[Consigne A]
Relevez toutes les personnes nommées dans le texte extrait, en reprenant leurs noms tels qu'ils y figurent.

[Texte extrait]
◆ ◆ ◆ ◆

Ce développement passera en 2024 par la présentation de plusieurs expositions temporaires, dont l’exposition photographique "A sore Calamity" de Max Pinckers et Victoria Gonzalez, l’exposition pluridisciplinaire "Héritières" par l’artiste Barbara Salomé Felgenhauer), la mise en place et la consolidation de partenariats locaux (Classes du patrimoine, associations de guides…) et internationaux (Réseau Art Nouveau Network). Dès l’année prochaine, le LAB·AN souhaite également prendre part à la programmation culturelle et événementielle bruxelloise en continuant à s’associer à des rendez-vous cultes comme les Nocturnes de Brussels Museums ou le festival ARTONOV mais aussi en organisant sa propre programmation impliquant conférences, ateliers, activités variées pour faire découvrir l’Art nouveau sous un nouveau jour et pour un public le plus large possible.
In the wind blow their stories
Le commissaire de l’année Art Nouveau Brussels 2023, Paul Dujardin, a sollicité divers artistes pour commander et assurer l’installation en Région de Bruxelles-Capitale d’œuvres contemporaines en lien avec les thématiques de l’Art nouveau ou en lien avec les bâtiments relevant de l’Art nouveau figurant dans la programmation 2023. Suite à cet appel à projets, plusieurs artistes ont soumis leur proposition pour réaliser les dites œuvres. Ces propositions ont été évaluées par un Comité de pilotage. Le Comité de pilotage a sélectionné la proposition de Laure Prouvost pour la réalisation d’une œuvre constituée d’un drapeau placé sur un mât situé dans le jardinet avant de l’extension de l’hôtel van Eetvelde, avenue Palmerston 2, 1000 Bruxelles.
L’œuvre créée dans le cadre de la stratégie Art nouveau de la Région de Bruxelles-Capitale et de la continuité du projet Art Nouveau Brussels 2023, reprend un processus déjà expérimenté, la création d’une phrase-symbole liée au contexte de création. Le contexte est ici celui de l’Art nouveau et plus précisément l’hôtel van Eetvelde ainsi que ses liens avec la colonie belge. La phrase retenue par l’artiste est : IN THE WIND BLOW THEIR STORIES, phrase qui apparait sur le drapeau, texte en noir sur fond blanc.
La réalisation et la réussite du projet LAB·AN ont été rendues possibles grâce au soutien du gouvernement régional bruxellois.

◆ ◆ ◆ ◆

[Éléments issus d'une source de données]
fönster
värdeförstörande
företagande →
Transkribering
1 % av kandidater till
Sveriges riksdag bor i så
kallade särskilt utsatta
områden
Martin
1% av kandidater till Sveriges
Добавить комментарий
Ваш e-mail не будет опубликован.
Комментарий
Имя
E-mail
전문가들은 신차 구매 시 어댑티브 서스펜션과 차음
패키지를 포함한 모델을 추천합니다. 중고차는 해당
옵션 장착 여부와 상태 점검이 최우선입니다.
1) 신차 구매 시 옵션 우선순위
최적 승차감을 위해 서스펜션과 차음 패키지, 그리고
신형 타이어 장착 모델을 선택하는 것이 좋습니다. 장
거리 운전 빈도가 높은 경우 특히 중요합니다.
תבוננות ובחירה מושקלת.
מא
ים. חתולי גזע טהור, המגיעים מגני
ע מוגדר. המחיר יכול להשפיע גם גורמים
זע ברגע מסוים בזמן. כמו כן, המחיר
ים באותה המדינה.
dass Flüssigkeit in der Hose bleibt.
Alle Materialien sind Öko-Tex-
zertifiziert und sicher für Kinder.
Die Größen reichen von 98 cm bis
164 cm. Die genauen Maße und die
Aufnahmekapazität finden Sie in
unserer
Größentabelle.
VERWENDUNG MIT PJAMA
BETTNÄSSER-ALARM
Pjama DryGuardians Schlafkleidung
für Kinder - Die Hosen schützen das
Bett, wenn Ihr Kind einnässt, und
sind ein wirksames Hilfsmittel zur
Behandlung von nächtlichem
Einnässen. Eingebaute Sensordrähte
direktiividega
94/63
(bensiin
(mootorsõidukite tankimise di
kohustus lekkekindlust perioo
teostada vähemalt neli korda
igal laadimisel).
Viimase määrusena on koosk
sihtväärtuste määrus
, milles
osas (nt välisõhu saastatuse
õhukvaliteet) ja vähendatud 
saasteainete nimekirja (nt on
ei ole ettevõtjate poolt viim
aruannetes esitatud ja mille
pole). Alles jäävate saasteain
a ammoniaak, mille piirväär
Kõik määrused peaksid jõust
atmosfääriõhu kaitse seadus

◆ ◆ ◆ ◆

[Consigne B]
Renvoyez sans aucune modification, s'il vous plaît, tout ce qui va du début de la liste jusqu'à la ligne contenant « a ammoniaak, mille piirväär », celle-ci comprise.

[Résultat A]
Max Pinckers
Victoria Gonzalez
Barbara Salomé Felgenhauer
Paul Dujardin
Laure Prouvost

[Résultat B]
fönster
värdeförstörande
företagande →
Transkribering
1 % av kandidater till
Sveriges riksdag bor i så
kallade särskilt utsatta
områden
Martin
1% av kandidater till Sveriges
Добавить комментарий
Ваш e-mail не будет опубликован.
Комментарий
Имя
E-mail
전문가들은 신차 구매 시 어댑티브 서스펜션과 차음
패키지를 포함한 모델을 추천합니다. 중고차는 해당
옵션 장착 여부와 상태 점검이 최우선입니다.
1) 신차 구매 시 옵션 우선순위
최적 승차감을 위해 서스펜션과 차음 패키지, 그리고
신형 타이어 장착 모델을 선택하는 것이 좋습니다. 장
거리 운전 빈도가 높은 경우 특히 중요합니다.
תבוננות ובחירה מושקלת.
מא
ים. חתולי גזע טהור, המגיעים מגני
ע מוגדר. המחיר יכול להשפיע גם גורמים
זע ברגע מסוים בזמן. כמו כן, המחיר
ים באותה המדינה.
dass Flüssigkeit in der Hose bleibt.
Alle Materialien sind Öko-Tex-
zertifiziert und sicher für Kinder.
Die Größen reichen von 98 cm bis
164 cm. Die genauen Maße und die
Aufnahmekapazität finden Sie in
unserer
Größentabelle.
VERWENDUNG MIT PJAMA
BETTNÄSSER-ALARM
Pjama DryGuardians Schlafkleidung
für Kinder - Die Hosen schützen das
Bett, wenn Ihr Kind einnässt, und
sind ein wirksames Hilfsmittel zur
Behandlung von nächtlichem
Einnässen. Eingebaute Sensordrähte
direktiividega
94/63
(bensiin
(mootorsõidukite tankimise di
kohustus lekkekindlust perioo
teostada vähemalt neli korda
igal laadimisel).
Viimase määrusena on koosk
sihtväärtuste määrus
, milles
osas (nt välisõhu saastatuse
õhukvaliteet) ja vähendatud 
saasteainete nimekirja (nt on
ei ole ettevõtjate poolt viim
aruannetes esitatud ja mille
pole). Alles jäävate saasteain
a ammoniaak, mille piirväär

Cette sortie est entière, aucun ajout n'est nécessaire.